Deploying open source at the enterprise level often requires manual integration to execute score code in production environments. IT departments like to control the activities of data scientists and manage the analytical life cycle. This need for control is amplified when there is no central repository or platform where everything analytical is brought together. The need for control often extends to processes that monitor and retrain analytical models.
Today, many companies are extending their open source investments with an analytics platform that's used to operationalise models, govern analytics across packages and to deploy analytics projects at a large scale.
Introducing the idea of a hybrid approach to deployment
As is so often the case, a hybrid approach combining open source with proprietary software can pay dividends.
Software such as SAS® can be used to address some of the challenges. It can, for example, be used to carry models across into production and scale them for enterprise-level use. It can also support good governance of models and data, essential to comply with regulatory requirements, as well as to ensure stability into the future.
There are a number of different ways in which SAS® Viya® can interact with open source software:
- SAS Cloud Analytics Services (CAS) actions are the tools used to interact with data using CAS server. They can be used to leverage the analytical capability of SAS Viya without leaving the open source programming application. It is possible to use CAS actions for data manipulation and modelling.

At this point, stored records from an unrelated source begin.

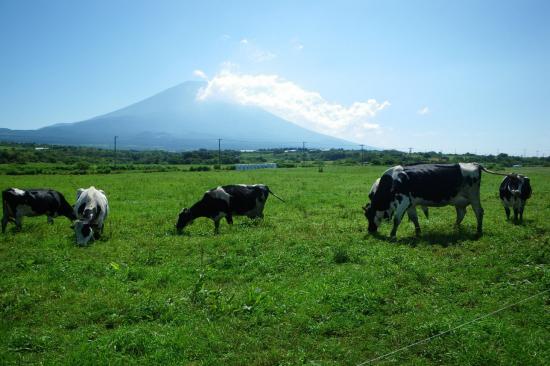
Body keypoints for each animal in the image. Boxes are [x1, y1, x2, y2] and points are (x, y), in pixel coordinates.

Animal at [364, 164, 506, 239]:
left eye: (368, 215)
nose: (370, 230)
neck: (392, 182)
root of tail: (475, 164)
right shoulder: (410, 204)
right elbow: (414, 218)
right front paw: (418, 233)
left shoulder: (403, 201)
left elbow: (397, 219)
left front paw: (392, 235)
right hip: (459, 200)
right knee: (461, 213)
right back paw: (454, 228)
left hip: (474, 196)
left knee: (479, 212)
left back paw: (479, 231)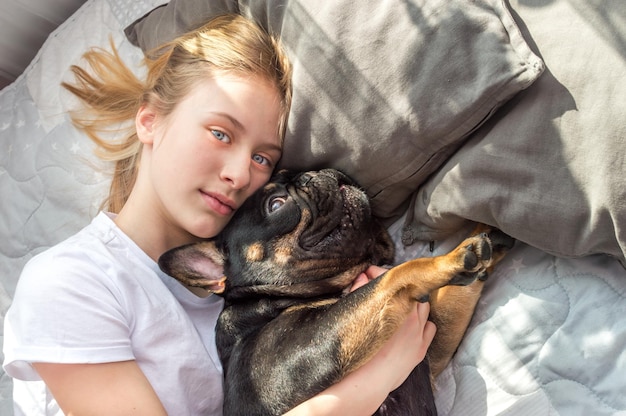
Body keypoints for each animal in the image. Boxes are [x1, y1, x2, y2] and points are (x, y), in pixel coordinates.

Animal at [157, 169, 512, 416]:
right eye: (276, 205)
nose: (313, 173)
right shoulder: (316, 344)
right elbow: (395, 275)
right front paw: (446, 260)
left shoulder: (432, 345)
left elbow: (452, 296)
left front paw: (483, 238)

- Model importing in SAS Model Manager, which can translate in SAS DS2 language models developed in open source that has previously been exported in PMML. The generated code can be executed in database, in memory, in streaming or through API rest call. This capability is extremely useful if data scientists are using packages and algorithms not supporting parallel processing. Once the model is imported in SAS Model Manager, it becomes part of the SAS central repository, and the IT department can easily retrieve all the metadata, such as what KPIs were used, what the target variable is, and what language has been used to develop the original model. The same model can be monitored automatically to check if the performance satisfied company benchmarks.
- SAS Visual Data Mining and Machine Learning allows models in different languages to be compared using one interface. It speeds up the modelling phase and makes it possible to find the right analytical solution by testing a wide range of algorithms.
- It is also possible to execute Python from SAS using PYMAS (Python Micro Analytical Services). In this case, SAS make a call out to Python, and the process is executed leveraging the Python environment.
All these options have advantages and disadvantages. Some require manual coding, or eventual recoding into SAS, or for model comparisons to be performed in the open source environment. They all, however, offer ways to scale up smaller models in a much simpler way than would otherwise be possible. They therefore provide an interface for combining agility with reliability at scale.
Integrate and embrace
Open source and proprietary software should never be seen as an either/or. The two have very different skills, and very different advantages and disadvantages. A hybrid approach, integrating and embracing the two, is perhaps the strongest and most effective way to combine rapid development, deployment at scale, and reliability in model management. Hybrid vigour is a concept that works well for natural ecosystems. It turns out that it also works for analytics.